Exercise aim ▸
Pull out every line in the records that contains the string "lady", copying each one unchanged.
(begin)
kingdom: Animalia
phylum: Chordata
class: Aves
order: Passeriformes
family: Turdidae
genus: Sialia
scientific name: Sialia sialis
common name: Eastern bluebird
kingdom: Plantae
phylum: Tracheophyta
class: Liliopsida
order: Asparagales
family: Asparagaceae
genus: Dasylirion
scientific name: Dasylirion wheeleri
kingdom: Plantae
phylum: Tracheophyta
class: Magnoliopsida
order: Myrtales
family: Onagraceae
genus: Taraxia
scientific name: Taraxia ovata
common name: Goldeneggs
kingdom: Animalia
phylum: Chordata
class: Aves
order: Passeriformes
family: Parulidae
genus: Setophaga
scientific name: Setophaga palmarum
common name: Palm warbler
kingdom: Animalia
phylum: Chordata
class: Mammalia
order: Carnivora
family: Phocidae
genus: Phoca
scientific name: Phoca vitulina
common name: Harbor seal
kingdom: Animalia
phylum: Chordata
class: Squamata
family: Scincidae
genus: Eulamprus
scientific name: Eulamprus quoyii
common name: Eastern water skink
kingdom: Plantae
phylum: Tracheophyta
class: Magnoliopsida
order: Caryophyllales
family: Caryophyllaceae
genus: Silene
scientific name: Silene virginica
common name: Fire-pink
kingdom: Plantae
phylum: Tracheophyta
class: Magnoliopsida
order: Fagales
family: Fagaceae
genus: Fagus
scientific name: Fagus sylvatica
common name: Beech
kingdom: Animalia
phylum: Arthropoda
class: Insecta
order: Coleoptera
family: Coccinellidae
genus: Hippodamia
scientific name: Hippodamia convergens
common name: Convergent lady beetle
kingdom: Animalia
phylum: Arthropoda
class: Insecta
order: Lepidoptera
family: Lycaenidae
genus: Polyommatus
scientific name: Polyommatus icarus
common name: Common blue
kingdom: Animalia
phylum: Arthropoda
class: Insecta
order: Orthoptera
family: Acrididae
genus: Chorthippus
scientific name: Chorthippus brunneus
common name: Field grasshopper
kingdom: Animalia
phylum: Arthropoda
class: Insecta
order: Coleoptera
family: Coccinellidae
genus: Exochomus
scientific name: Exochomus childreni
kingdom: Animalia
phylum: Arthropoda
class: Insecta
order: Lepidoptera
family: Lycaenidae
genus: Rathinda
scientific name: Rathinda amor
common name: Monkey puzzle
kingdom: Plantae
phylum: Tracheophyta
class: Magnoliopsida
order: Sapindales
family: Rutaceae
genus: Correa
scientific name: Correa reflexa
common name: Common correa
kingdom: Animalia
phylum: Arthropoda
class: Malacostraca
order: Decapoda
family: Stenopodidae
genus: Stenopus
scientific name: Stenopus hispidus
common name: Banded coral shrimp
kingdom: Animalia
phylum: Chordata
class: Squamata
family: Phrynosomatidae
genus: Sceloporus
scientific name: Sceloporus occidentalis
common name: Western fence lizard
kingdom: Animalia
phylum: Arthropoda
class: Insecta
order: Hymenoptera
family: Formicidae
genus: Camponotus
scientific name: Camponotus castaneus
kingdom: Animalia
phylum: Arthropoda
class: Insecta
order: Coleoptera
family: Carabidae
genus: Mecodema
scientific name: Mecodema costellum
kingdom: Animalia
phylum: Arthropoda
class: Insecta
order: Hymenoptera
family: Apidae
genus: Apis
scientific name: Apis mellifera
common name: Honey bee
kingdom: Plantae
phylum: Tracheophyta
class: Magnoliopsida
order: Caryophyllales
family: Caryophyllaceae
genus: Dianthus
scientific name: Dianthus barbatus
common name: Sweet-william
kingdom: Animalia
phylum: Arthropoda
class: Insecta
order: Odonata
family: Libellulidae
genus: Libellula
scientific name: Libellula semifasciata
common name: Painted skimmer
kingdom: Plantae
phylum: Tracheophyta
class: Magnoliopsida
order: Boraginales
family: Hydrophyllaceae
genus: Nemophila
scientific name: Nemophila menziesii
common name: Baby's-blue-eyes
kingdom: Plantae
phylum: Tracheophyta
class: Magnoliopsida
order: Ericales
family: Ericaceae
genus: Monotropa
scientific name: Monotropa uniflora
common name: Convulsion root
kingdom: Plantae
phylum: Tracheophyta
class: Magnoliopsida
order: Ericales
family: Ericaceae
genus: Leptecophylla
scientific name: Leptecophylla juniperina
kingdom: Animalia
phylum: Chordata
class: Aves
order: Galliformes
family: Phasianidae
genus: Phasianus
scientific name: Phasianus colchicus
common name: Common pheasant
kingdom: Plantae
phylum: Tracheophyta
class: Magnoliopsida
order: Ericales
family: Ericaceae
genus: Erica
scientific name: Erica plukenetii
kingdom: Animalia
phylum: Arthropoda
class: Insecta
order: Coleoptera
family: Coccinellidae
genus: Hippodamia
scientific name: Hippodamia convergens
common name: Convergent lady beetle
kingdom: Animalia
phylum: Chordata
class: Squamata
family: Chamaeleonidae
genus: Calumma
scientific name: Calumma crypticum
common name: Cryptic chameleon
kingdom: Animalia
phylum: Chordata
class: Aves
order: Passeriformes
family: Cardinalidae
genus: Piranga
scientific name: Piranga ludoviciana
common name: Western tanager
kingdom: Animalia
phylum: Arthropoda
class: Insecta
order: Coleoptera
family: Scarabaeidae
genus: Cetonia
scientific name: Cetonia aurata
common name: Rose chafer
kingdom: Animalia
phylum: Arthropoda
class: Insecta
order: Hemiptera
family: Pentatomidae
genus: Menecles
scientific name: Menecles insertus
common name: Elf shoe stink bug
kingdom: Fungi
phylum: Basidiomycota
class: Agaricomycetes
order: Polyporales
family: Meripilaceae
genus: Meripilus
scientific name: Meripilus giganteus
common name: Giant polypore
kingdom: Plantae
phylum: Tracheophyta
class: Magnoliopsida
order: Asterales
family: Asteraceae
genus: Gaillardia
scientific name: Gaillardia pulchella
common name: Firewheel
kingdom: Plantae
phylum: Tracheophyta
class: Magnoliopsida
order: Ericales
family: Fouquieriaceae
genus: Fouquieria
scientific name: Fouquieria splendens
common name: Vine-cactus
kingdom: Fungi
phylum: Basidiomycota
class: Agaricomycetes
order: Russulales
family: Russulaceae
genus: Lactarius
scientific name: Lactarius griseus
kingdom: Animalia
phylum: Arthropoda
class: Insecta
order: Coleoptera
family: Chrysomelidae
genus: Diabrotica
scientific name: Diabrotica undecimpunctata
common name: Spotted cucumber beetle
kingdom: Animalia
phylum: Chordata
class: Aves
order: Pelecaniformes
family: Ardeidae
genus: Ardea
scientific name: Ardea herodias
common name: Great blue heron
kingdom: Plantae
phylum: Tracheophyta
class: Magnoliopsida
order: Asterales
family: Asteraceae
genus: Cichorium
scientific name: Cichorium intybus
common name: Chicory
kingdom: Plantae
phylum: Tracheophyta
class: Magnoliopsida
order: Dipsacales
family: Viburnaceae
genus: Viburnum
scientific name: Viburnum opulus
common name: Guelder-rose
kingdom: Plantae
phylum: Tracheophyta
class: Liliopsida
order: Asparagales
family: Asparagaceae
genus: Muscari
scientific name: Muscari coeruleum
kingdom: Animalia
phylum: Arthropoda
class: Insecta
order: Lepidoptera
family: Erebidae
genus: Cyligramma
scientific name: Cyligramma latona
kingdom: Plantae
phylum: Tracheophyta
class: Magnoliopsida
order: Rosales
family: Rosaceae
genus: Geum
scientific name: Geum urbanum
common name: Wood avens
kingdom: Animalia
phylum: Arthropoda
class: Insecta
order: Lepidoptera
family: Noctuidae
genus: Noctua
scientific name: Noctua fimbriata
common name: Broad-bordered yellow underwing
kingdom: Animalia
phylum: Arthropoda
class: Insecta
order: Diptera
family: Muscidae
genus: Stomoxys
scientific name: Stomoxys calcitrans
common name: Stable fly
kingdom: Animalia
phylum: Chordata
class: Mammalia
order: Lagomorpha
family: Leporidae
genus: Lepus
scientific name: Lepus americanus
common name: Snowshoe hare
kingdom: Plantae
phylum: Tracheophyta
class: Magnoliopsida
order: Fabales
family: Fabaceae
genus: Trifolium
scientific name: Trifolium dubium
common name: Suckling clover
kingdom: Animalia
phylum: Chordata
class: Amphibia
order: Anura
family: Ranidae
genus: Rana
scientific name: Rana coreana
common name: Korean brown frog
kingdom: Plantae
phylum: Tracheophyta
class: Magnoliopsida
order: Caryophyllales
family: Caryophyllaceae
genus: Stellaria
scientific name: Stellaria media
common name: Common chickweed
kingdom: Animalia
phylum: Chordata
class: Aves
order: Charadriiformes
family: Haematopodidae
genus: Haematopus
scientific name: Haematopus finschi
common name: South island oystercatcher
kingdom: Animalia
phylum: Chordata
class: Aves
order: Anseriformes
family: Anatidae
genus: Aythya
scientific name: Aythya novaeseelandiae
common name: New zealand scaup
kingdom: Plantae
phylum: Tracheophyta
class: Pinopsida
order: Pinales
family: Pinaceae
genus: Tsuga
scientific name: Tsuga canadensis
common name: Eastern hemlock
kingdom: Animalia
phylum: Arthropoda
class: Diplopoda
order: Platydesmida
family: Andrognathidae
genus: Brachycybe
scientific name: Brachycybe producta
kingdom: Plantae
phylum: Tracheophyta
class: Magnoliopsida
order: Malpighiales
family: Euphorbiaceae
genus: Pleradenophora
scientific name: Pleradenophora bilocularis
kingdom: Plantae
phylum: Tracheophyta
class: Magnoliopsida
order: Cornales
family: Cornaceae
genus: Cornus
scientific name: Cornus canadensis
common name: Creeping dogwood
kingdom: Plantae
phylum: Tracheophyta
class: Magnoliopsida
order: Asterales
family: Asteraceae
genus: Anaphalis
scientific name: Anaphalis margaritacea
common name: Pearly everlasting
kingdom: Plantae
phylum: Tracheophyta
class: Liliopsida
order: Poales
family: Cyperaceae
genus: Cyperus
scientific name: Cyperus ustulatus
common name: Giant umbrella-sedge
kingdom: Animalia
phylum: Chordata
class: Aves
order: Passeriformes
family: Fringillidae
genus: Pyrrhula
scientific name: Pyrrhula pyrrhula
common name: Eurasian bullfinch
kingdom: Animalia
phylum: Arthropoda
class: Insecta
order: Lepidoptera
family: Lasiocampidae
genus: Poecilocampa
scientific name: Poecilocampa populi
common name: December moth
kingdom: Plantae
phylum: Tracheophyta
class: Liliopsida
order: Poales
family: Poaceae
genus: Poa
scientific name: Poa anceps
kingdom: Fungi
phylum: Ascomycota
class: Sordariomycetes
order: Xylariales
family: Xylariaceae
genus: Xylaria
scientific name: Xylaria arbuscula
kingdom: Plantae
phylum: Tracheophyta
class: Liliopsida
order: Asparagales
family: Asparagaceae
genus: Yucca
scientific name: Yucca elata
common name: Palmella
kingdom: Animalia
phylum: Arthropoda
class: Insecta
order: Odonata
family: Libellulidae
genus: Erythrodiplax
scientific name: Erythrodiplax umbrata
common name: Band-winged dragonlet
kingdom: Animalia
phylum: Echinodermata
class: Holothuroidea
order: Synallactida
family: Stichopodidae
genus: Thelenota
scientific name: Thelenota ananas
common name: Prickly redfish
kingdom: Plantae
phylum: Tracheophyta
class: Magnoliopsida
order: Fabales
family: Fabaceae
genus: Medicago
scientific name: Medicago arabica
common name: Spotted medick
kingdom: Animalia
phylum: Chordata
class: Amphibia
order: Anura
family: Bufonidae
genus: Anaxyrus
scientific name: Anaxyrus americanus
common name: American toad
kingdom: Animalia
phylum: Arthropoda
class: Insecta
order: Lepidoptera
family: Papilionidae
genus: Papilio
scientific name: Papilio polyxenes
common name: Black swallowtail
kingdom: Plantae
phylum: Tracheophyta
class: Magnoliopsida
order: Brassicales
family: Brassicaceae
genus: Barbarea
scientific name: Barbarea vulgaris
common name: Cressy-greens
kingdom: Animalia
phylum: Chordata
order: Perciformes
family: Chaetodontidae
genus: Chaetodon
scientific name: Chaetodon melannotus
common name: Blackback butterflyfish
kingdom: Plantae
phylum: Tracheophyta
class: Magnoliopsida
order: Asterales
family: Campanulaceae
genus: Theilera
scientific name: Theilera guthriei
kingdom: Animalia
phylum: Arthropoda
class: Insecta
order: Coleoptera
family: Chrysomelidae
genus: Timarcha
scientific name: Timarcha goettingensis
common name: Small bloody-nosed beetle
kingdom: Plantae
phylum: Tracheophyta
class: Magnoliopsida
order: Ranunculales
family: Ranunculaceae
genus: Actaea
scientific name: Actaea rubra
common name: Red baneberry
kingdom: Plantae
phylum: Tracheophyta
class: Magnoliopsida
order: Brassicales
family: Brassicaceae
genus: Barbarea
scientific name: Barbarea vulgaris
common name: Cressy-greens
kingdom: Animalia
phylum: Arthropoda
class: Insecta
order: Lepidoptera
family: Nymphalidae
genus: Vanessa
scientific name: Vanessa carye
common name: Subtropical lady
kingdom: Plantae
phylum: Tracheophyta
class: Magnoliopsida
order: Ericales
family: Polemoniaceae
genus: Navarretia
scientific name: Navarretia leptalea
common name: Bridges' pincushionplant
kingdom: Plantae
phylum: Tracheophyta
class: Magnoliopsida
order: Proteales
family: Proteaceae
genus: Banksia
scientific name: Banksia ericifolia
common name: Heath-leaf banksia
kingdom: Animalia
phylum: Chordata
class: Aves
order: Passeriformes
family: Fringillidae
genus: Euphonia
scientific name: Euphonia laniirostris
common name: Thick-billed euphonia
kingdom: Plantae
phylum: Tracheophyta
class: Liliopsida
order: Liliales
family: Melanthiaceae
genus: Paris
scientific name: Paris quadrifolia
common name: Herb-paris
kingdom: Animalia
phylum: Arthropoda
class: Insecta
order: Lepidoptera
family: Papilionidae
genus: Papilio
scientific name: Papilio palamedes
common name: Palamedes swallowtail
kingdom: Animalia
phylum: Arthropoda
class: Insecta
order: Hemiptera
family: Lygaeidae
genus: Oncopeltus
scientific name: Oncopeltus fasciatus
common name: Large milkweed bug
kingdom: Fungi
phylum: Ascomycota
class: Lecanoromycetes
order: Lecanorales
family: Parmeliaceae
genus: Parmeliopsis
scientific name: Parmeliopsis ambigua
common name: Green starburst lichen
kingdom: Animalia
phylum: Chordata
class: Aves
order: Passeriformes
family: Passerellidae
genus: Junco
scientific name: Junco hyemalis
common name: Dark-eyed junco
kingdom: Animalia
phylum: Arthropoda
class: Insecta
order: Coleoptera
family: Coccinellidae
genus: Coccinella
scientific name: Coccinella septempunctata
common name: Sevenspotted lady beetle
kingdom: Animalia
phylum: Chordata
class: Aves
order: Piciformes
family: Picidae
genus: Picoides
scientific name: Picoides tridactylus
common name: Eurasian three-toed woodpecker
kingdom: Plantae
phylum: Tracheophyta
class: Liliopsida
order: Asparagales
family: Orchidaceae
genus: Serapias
(end)
Response ▸
common name: Convergent lady beetle
common name: Convergent lady beetle
common name: Subtropical lady
common name: Sevenspotted lady beetle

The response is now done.